═══ DATASET CONTENT ═══

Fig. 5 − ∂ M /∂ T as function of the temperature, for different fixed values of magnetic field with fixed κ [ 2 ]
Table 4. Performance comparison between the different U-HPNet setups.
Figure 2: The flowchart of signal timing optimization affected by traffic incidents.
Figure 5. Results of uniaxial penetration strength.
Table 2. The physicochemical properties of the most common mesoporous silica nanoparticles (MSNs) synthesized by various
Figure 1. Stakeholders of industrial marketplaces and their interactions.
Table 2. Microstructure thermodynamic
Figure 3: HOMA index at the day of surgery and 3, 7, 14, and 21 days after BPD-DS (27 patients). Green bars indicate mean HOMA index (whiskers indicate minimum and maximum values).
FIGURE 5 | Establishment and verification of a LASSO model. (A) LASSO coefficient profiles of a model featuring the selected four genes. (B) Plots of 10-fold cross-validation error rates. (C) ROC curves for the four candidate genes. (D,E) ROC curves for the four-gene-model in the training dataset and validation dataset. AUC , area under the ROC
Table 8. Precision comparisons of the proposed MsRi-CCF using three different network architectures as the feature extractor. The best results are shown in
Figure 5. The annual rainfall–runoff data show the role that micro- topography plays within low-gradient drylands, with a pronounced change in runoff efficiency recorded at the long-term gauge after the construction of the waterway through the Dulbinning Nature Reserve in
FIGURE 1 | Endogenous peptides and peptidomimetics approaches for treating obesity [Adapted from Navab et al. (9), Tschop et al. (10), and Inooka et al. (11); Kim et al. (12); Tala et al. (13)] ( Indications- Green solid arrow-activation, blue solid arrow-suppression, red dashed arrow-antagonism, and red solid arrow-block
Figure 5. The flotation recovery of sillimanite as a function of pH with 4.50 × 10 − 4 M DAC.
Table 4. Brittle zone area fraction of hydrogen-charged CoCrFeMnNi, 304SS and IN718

═══

◆ EXERCISE REQUIREMENTS ◆
From the listing, copy each line containing the word "function".

◆ RESPONSE TO THIS EXERCISE ◆
Fig. 5 − ∂ M /∂ T as function of the temperature, for different fixed values of magnetic field with fixed κ [ 2 ]
Figure 5. The flotation recovery of sillimanite as a function of pH with 4.50 × 10 − 4 M DAC.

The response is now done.